ABOUT THIS TASK: For this listing, reproduce the line with "ring dip: (388, 443)", the line with "thumb mcp: (845, 482)", and the lines between, exactly as they stand. Leave out pictures and all other lines.

——————

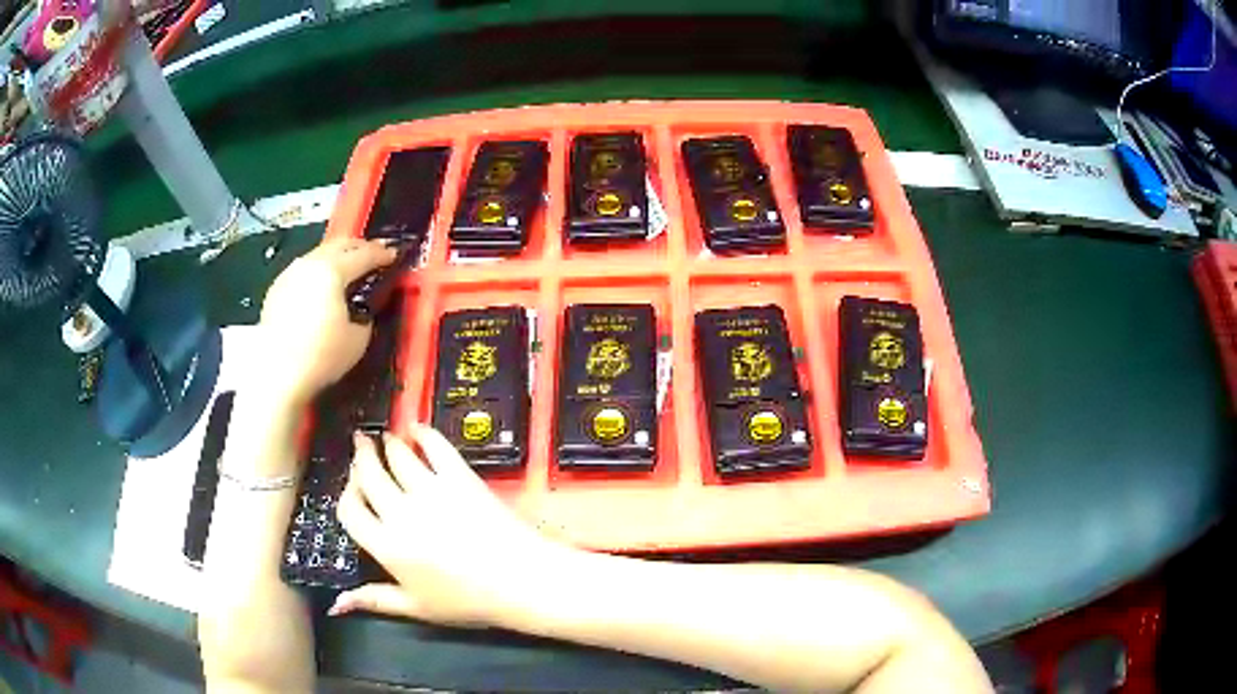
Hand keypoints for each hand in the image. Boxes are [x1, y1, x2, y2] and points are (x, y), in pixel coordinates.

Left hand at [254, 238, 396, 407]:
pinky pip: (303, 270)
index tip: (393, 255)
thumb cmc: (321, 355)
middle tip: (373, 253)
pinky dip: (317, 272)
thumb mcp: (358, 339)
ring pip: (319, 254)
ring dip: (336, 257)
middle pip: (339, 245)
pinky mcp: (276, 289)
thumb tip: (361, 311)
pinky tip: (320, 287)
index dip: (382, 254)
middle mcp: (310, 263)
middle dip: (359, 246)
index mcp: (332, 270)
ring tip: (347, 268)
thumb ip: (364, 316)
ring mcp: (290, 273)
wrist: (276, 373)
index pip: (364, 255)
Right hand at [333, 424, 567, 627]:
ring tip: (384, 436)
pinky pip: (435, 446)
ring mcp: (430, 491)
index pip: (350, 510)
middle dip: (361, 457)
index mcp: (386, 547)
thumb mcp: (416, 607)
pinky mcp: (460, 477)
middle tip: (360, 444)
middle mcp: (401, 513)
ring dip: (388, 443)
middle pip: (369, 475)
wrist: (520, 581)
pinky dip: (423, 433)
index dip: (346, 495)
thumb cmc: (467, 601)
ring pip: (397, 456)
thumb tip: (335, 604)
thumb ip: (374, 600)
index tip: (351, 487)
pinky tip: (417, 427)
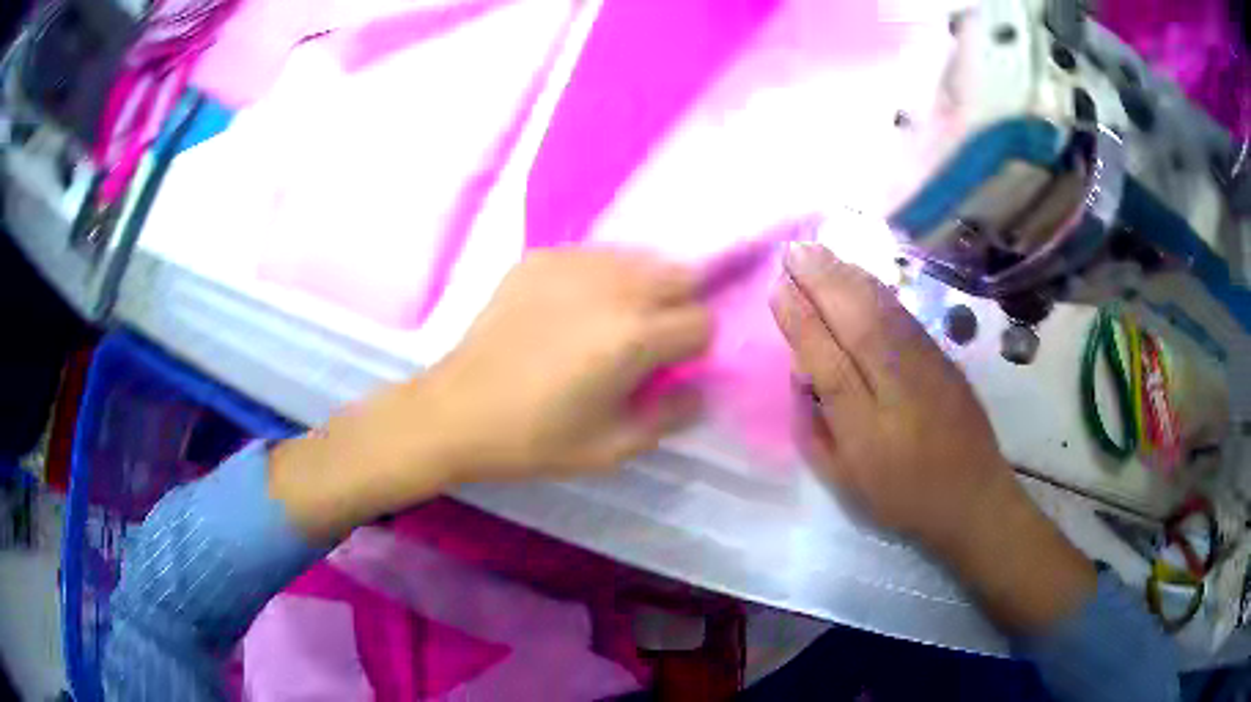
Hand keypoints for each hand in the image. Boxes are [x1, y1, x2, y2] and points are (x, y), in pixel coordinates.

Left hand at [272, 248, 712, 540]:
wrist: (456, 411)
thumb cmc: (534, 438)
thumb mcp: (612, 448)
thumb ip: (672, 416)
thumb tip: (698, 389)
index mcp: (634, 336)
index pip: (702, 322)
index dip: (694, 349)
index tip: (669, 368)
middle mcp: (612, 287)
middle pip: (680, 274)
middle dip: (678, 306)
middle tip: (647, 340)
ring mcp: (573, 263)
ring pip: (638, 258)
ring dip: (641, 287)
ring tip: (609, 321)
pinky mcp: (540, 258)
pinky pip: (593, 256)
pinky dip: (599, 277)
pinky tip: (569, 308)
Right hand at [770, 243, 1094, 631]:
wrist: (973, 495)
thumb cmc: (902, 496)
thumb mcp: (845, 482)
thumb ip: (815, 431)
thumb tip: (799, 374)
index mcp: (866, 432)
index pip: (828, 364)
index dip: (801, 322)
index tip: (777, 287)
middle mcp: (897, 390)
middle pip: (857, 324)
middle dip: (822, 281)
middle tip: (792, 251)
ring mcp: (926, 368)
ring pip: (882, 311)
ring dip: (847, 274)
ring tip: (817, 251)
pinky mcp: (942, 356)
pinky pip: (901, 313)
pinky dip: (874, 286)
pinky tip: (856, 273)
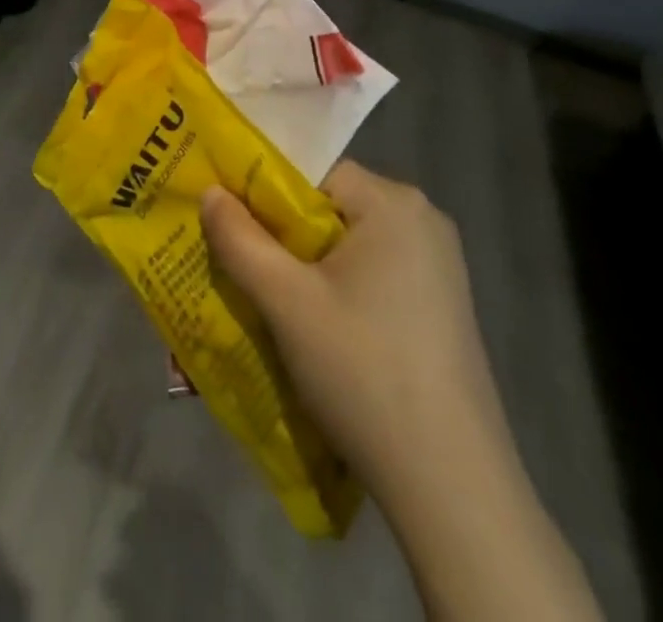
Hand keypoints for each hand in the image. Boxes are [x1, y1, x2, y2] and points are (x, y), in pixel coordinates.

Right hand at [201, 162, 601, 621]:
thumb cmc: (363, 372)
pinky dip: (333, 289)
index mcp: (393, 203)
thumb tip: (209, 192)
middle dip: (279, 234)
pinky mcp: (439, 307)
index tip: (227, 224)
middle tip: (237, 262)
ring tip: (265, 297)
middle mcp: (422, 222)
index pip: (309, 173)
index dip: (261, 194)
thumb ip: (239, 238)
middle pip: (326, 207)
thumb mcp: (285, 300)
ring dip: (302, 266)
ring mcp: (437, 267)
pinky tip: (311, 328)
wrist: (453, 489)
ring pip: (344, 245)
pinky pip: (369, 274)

——————

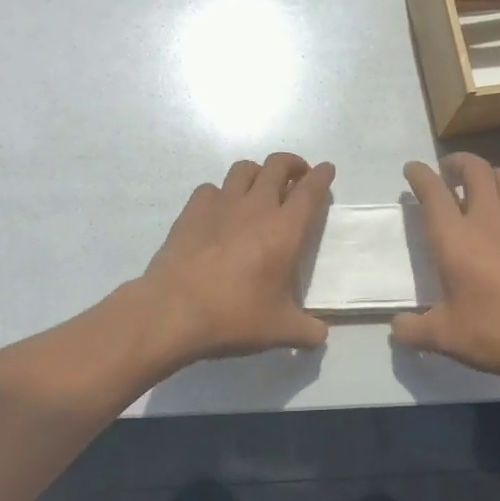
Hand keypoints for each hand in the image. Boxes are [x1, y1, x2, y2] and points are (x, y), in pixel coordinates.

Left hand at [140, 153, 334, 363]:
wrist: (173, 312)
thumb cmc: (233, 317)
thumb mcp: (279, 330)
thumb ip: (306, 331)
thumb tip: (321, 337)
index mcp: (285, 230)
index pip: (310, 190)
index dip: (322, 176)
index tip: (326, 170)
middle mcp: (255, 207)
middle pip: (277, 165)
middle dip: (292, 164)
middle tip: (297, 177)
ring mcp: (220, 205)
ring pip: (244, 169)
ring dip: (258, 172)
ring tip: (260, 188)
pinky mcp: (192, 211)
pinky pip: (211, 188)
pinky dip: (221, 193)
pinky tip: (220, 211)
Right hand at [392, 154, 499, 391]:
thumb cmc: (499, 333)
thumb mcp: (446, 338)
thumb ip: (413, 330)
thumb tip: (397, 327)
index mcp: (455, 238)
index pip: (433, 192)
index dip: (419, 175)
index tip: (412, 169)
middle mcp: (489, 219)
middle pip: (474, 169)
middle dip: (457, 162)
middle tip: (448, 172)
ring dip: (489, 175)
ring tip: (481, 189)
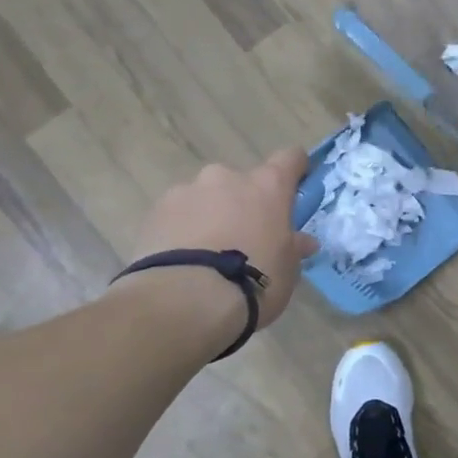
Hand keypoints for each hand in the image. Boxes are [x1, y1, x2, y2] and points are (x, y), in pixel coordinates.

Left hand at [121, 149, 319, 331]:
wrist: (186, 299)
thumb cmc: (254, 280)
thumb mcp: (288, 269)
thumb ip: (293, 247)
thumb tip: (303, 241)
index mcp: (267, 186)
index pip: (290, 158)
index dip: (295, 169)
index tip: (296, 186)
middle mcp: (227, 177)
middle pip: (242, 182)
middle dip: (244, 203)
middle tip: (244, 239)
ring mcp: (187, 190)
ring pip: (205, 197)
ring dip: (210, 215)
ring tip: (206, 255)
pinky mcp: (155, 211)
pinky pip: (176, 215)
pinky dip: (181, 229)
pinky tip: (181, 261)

——————

ANSWER TO THIS EXERCISE:
ring dip: (388, 443)
middle pip: (369, 475)
wrist: (520, 581)
pinky dip: (423, 433)
index dip: (346, 495)
thumb cmc: (467, 601)
ring pip: (397, 456)
thumb tip: (335, 604)
thumb ip: (374, 600)
index tip: (351, 487)
pinky tip: (417, 427)
Hand keypoints for each hand in the image. Boxes are [x1, y1, x2, y2] and points are (x, y), in pixel coordinates.

Left hand at [272, 248, 712, 540]:
wrist: (456, 411)
thumb cmc: (534, 438)
thumb mcp: (612, 448)
thumb ip: (672, 416)
thumb tip: (698, 389)
index mcp: (634, 336)
index pip: (702, 322)
index dip: (694, 349)
index tip: (669, 368)
middle mcp: (612, 287)
middle pip: (680, 274)
middle dip: (678, 306)
middle tip: (647, 340)
ring mcp: (573, 263)
ring pip: (638, 258)
ring dip: (641, 287)
ring tip: (609, 321)
pinky mcp: (540, 258)
pinky pip: (593, 256)
pinky dip: (599, 277)
pinky tip: (569, 308)
Right hand at [770, 243, 1094, 631]:
wrist: (973, 495)
thumb cmc: (902, 496)
thumb mcp: (845, 482)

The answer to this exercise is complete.